Category: Epidemiology

Summary: Testing how aligning local susceptibility with high-mobility commuting hubs changes transient epidemic growth and reactive-mode localization.

Metapopulation epidemic models often emphasize thresholds for sustained spread, but finite-time amplification can also matter when the system is strongly non-normal. This experiment asks whether assigning higher susceptibility to the same patches that act as mobility hubs widens the transient-growth window and concentrates epidemic amplification on those hubs.

The model compares aligned, neutral, and anti-aligned assignments of susceptibility relative to commuting centrality. GPU-enabled batched sweeps then map how that correlation changes both short-term epidemic growth and localization of the reactive mode that dominates transient amplification.

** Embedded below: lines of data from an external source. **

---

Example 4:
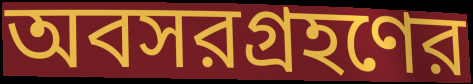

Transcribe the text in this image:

অবসরগ্রহণের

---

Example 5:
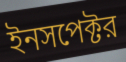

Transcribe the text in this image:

ইনসপেক্টর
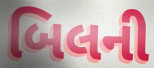
બિલની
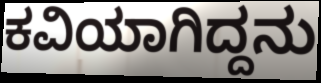
ಕವಿಯಾಗಿದ್ದನು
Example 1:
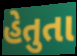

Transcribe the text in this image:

હેતુતા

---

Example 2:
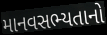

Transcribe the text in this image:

માનવસભ્યતાનો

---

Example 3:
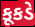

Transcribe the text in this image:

કૂકડે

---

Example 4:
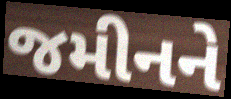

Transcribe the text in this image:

જમીનને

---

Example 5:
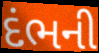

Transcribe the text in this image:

દંભની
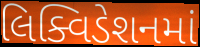
લિક્વિડેશનમાં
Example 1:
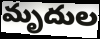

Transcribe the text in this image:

మృదుల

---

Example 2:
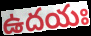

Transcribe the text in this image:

ఉదయః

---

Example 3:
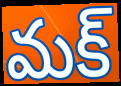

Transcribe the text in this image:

మక్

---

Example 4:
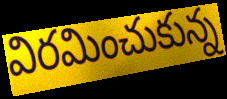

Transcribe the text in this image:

విరమించుకున్న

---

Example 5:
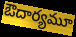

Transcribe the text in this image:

ఔదార్యమూ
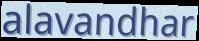
alavandhar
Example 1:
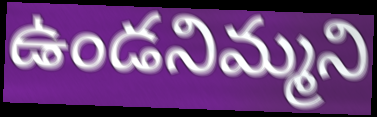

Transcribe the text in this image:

ఉండనిమ్మని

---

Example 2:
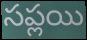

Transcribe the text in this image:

సప్లయి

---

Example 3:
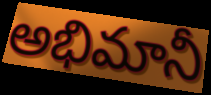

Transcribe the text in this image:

అభిమానీ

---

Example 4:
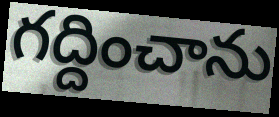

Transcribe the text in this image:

గద్దించాను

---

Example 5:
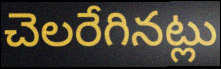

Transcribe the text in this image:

చెలరేగినట్లు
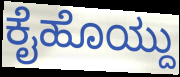
ಕೈಹೊಯ್ದು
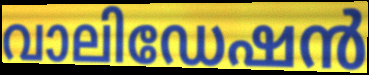
വാലിഡേഷൻ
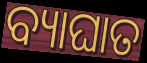
ବ୍ୟାଘାତ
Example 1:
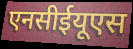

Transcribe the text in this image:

एनसीईयूएस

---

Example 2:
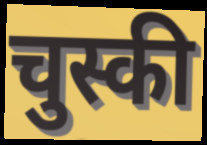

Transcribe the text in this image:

चुस्की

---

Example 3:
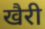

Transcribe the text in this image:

खैरी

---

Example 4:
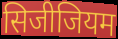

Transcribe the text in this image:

सिजीजियम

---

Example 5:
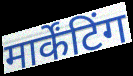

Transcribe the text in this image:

मार्केंटिंग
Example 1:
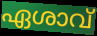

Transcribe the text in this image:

ഏശാവ്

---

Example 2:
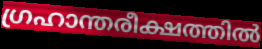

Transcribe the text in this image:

ഗ്രഹാന്തരീക്ഷത്തിൽ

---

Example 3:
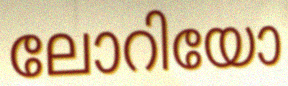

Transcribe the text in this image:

ലോറിയോ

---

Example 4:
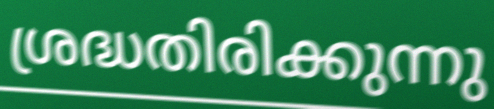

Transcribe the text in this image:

ശ്രദ്ധതിരിക്കുന്നു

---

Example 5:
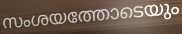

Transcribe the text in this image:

സംശയത്തോടെയും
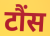
टौंस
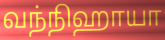
வந்நிஹாயா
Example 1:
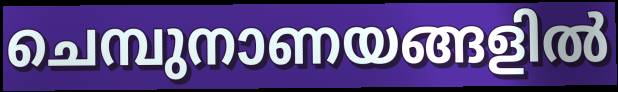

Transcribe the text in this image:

ചെമ്പുനാണയങ്ങളിൽ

That makes the project a structure-correlation study. Mobility heterogeneity and susceptibility heterogeneity are both familiar ingredients, but the experiment isolates whether their alignment is itself a separate driver of finite-time epidemic risk.

Method: GPU-accelerated metapopulation epidemic simulations and operator analyses, sweeping the correlation between local susceptibility and commuting-hub strength.

What is measured: Transient-growth window, reactive-mode localization, hub loading of the amplifying mode, and comparison of aligned versus anti-aligned susceptibility assignments.